Insofern begrüßte der Potsdamer SPD-Fraktionschef und Landtagsabgeordnete Daniel Keller das Vorgehen von Schubert. Das Potsdamer Modell werde man auch in der Landtagsfraktion diskutieren, sagte Keller den PNN. Das Landesbildungsministerium hat sich bisher noch nicht weiter offiziell  zu dem Programm geäußert. Es bleibe den Trägern der öffentlichen Jugendhilfe unbenommen, weitere Arbeits- und Gesundheitsschutzmaßnahmen in den Kitas umzusetzen, sagte eine Sprecherin des Ministeriums am Freitagabend auf PNN-Anfrage - und sie verwies auf die im Ländervergleich schon "großzügigen" Testmöglichkeiten für Lehrer und Erzieher, was so auch fortgesetzt werde.

Wie berichtet will die Stadt auch Besucher- und Hygieneauflagen für die besonders von Corona-Ausbrüchen betroffenen Seniorenheime verschärfen. Außerdem soll mit Hilfe der Spucktests auch schrittweise der Bürgerservice wieder arbeitsfähig werden.
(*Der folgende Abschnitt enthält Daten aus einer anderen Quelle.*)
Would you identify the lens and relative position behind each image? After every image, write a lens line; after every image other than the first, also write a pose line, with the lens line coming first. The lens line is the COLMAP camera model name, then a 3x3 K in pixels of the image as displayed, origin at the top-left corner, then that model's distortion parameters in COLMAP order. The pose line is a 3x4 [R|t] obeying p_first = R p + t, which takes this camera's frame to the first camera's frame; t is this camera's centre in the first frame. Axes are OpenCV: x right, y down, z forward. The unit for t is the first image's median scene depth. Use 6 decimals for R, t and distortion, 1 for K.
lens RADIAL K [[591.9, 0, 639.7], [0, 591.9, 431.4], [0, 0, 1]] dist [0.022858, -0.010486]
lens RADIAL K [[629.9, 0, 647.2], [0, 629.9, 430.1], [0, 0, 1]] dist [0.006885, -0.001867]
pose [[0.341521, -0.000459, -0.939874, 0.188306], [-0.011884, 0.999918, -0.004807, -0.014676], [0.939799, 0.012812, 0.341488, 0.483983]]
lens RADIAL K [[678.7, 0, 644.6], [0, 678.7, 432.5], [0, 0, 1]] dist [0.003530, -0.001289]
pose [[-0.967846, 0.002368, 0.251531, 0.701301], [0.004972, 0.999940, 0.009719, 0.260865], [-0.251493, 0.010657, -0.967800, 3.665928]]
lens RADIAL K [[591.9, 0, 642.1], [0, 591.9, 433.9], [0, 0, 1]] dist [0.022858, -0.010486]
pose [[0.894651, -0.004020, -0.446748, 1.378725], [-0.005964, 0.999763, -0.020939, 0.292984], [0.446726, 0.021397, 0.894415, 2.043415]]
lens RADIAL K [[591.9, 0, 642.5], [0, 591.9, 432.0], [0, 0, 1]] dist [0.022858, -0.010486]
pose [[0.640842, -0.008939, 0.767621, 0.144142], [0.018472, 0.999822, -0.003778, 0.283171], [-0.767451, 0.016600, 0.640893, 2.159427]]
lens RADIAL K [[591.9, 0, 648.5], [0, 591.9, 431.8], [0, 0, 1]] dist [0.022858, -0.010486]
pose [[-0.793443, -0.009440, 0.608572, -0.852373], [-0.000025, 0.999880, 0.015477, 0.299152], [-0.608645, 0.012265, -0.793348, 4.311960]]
Inzidenz unverändert über 100

Die Kita-Öffnung erfolgt in einer noch ernsten Lage. Seit rund einer Woche verharrt die Sieben-Tage-Inzidenz in Potsdam auf einem Wert zwischen 110 und 115. Zuvor war sie im harten Lockdown stetig gefallen, von Werten über 250, die noch Mitte Januar erreicht wurden. Das zeigen die vom Gesundheitsamt täglich veröffentlichten Corona-Zahlen. Als Zielmarke gilt die 50'er Inzidenz.

Am Freitag kamen 42 neue Infektionen dazu. Ferner musste die Stadt einen weiteren Todesfall im Zusammenhang mit Corona melden – die Gesamtzahl der Verstorbenen liegt nun bei 195, das sind 24 mehr als noch vor einer Woche. Die Zahl der Potsdamer in Quarantäne liegt aktuell bei 510 – das waren 180 Personen weniger als vor einer Woche. Ein Viertel davon sind Kinder und Jugendliche. In den Kliniken der Stadt liegen aktuell 90 Covid-Patienten, davon 24 auf Intensivstationen. Das sind jeweils drei Menschen mehr als noch vor einer Woche.